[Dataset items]
== == ==
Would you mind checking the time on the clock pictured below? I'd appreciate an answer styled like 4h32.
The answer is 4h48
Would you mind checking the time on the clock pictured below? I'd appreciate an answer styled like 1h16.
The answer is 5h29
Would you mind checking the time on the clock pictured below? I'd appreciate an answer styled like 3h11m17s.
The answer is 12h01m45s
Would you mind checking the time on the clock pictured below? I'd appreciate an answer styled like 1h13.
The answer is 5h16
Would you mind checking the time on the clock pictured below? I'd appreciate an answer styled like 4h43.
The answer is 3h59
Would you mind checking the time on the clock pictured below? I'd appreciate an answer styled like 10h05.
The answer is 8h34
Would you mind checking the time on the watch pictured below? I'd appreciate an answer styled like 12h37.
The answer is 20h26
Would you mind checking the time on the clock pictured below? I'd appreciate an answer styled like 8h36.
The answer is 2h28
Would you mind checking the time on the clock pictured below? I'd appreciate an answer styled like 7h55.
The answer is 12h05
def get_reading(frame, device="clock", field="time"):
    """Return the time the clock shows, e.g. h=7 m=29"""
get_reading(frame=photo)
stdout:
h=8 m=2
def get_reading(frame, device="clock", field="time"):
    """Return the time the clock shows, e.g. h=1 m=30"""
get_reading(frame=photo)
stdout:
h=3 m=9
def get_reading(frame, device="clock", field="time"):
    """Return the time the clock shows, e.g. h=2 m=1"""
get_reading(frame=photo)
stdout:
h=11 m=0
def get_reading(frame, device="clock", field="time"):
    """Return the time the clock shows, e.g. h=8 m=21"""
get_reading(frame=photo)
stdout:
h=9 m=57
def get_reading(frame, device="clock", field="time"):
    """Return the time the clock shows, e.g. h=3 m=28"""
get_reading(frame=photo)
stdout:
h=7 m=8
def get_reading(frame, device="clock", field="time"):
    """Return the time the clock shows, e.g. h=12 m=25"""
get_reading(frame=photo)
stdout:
== == ==
### Job
Copy out the lines of the items starting at the line that contains "styled like 1h13." and ending after the line that contains "The answer is 3h59", switching "clock" to "timepiece" and leaving everything else unchanged.

### Response below
Would you mind checking the time on the timepiece pictured below? I'd appreciate an answer styled like 1h13.
The answer is 5h16
Would you mind checking the time on the timepiece pictured below? I'd appreciate an answer styled like 4h43.
The answer is 3h59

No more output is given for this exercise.